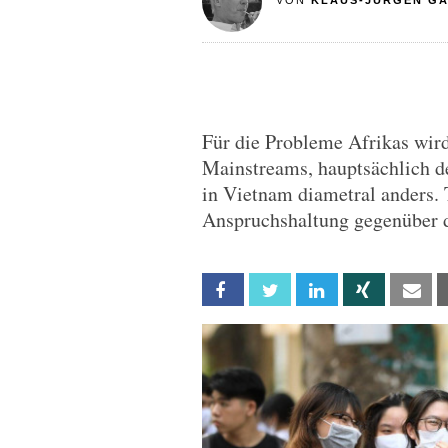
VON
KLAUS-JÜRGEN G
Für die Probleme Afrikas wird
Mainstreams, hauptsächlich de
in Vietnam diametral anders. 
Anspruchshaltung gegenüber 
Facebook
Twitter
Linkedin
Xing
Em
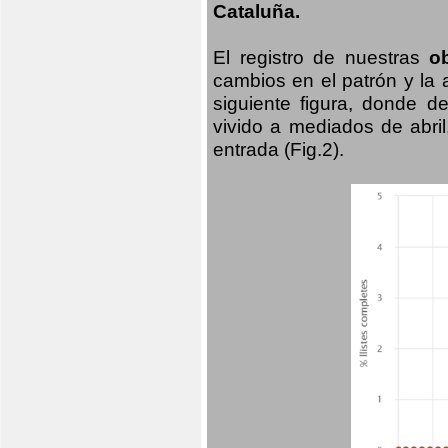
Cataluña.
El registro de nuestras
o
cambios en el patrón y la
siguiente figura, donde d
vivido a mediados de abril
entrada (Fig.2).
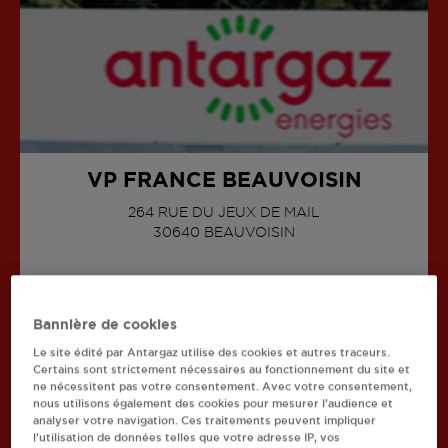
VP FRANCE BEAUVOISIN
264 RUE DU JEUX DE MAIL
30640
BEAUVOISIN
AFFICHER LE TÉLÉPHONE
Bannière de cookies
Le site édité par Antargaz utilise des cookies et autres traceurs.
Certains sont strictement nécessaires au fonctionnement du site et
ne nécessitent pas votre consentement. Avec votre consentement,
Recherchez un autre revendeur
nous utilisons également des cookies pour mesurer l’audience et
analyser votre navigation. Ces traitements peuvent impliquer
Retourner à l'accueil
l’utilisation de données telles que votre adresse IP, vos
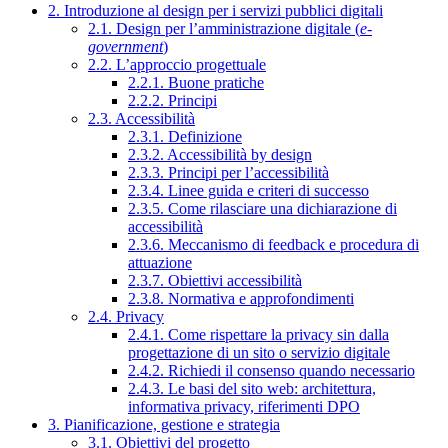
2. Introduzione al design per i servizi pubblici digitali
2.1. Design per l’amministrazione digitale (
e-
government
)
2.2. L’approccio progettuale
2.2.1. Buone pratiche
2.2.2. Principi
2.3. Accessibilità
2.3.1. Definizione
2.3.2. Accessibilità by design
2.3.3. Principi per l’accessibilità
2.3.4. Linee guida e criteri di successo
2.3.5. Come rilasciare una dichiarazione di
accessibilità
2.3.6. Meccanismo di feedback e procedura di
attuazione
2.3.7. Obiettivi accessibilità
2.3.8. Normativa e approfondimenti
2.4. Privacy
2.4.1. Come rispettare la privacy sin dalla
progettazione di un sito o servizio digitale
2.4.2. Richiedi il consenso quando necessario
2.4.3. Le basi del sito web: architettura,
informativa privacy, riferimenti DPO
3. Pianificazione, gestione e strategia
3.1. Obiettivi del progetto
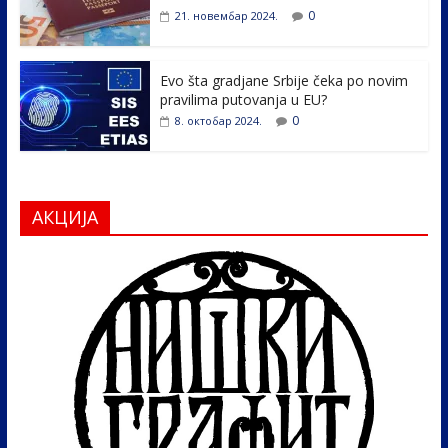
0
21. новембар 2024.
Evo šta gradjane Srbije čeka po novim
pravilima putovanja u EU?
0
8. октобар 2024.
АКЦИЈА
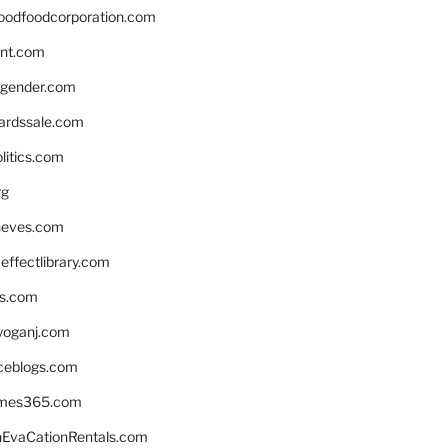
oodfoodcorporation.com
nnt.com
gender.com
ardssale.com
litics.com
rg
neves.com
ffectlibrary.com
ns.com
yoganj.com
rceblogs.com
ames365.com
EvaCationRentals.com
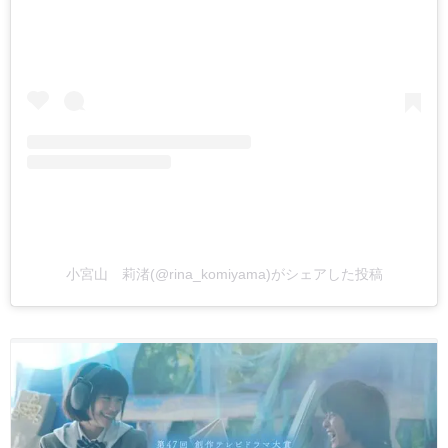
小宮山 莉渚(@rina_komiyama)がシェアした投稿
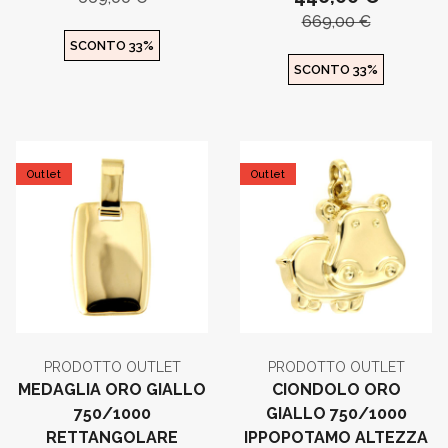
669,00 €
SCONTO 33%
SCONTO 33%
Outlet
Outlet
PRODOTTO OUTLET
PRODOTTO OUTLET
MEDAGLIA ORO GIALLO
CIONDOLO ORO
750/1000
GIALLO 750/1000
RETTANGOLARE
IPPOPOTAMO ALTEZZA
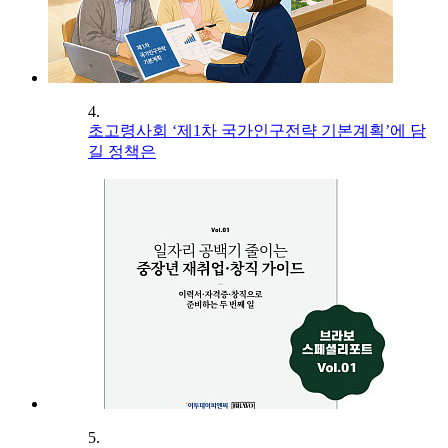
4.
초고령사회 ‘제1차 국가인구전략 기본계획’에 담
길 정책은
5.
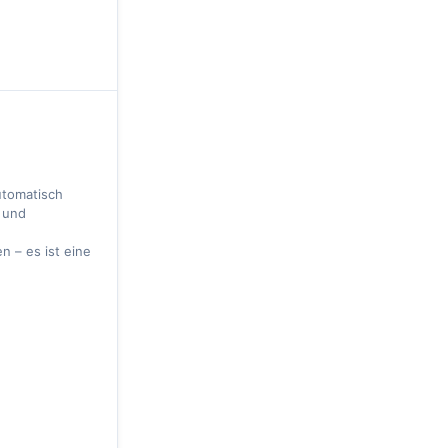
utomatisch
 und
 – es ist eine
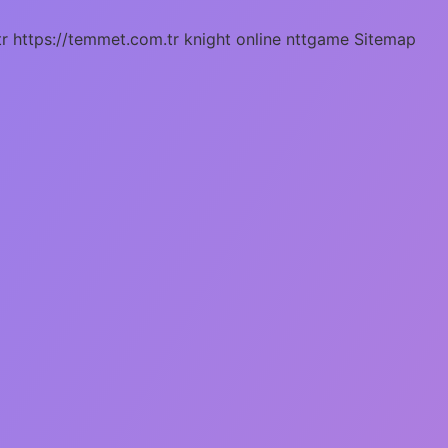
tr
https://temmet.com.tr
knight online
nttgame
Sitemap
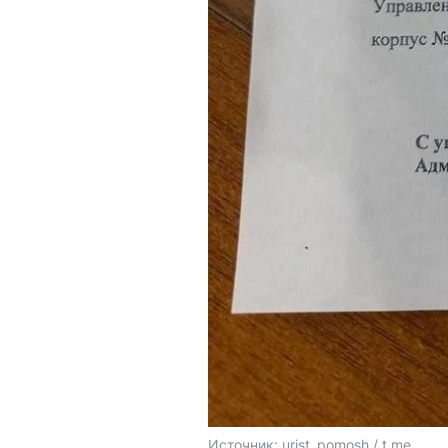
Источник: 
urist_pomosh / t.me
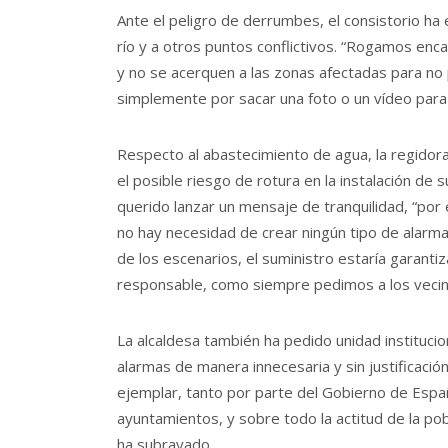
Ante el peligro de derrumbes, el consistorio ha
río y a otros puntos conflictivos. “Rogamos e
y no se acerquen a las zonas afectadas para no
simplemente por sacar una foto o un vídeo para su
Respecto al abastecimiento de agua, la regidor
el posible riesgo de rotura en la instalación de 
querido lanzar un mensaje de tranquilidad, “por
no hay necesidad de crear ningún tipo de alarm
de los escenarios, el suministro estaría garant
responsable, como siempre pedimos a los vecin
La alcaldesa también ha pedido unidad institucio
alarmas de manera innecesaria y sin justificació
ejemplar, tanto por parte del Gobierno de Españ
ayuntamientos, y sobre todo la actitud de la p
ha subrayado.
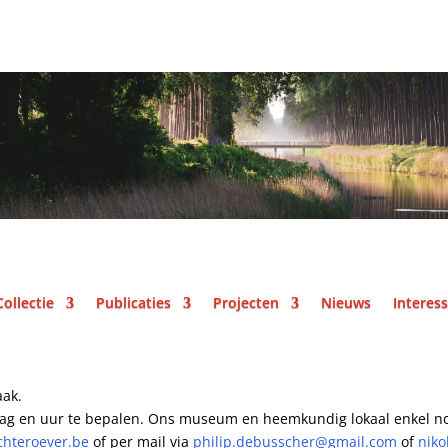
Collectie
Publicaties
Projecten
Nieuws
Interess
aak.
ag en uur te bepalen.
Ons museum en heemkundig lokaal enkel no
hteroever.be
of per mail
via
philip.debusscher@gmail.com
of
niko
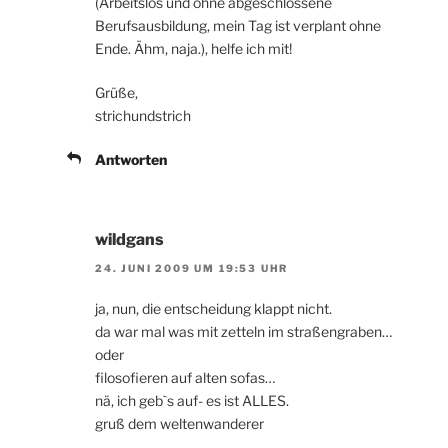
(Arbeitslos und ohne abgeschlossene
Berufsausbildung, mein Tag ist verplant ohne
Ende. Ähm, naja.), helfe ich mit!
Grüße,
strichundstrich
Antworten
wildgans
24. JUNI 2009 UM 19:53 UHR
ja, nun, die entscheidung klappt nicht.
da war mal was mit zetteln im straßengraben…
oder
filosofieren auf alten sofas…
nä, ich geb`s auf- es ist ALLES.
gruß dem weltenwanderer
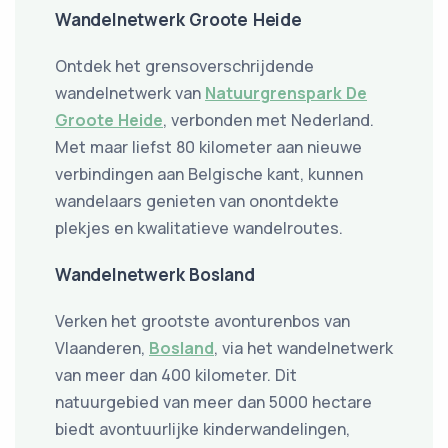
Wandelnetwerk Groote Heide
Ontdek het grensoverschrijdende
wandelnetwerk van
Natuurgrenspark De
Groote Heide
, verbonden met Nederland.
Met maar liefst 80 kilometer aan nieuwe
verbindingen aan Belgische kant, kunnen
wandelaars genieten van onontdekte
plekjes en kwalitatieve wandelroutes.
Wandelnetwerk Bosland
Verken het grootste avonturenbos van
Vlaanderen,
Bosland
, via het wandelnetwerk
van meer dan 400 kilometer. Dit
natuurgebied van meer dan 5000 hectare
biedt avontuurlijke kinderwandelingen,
=====
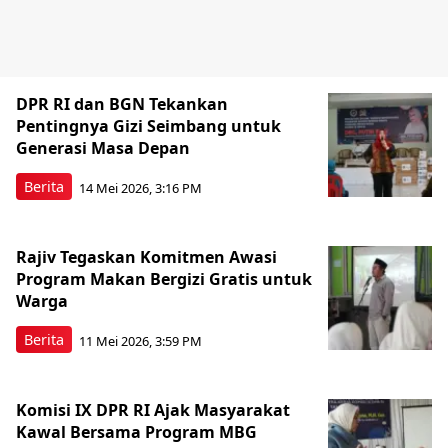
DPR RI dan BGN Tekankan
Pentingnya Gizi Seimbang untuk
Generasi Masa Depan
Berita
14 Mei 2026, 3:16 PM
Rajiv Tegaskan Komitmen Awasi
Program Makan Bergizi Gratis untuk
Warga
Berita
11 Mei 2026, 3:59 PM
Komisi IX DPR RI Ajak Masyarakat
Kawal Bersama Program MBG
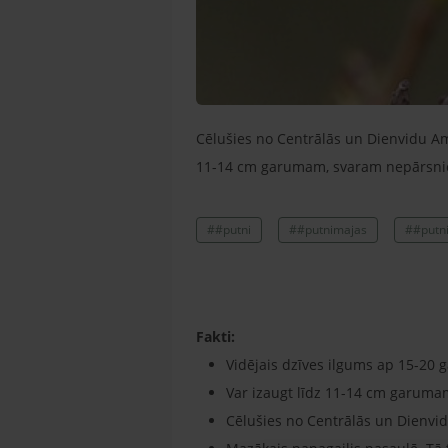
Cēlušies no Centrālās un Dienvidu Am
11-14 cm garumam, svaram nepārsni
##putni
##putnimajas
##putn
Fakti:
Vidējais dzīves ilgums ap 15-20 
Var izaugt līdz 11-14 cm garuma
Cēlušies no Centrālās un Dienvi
=====
Output exactly the lines of the listing above that start with the one holding "KLAUS-JÜRGEN G" and go on through the one holding "Le site édité"; leave the pictures out.

§ **ANSWER TO THE EXERCISE**
KLAUS-JÜRGEN G
Für die Probleme Afrikas wird
Mainstreams, hauptsächlich de
in Vietnam diametral anders. 
Anspruchshaltung gegenüber 
Facebook
Twitter
Linkedin
Xing
Em
Cataluña.
El registro de nuestras
o
cambios en el patrón y la
siguiente figura, donde d
vivido a mediados de abril
entrada (Fig.2).
VP FRANCE BEAUVOISIN
264 RUE DU JEUX DE MAIL
30640
BEAUVOISIN
AFFICHER LE TÉLÉPHONE
Bannière de cookies
Le site édité par Antargaz utilise des cookies et autres traceurs.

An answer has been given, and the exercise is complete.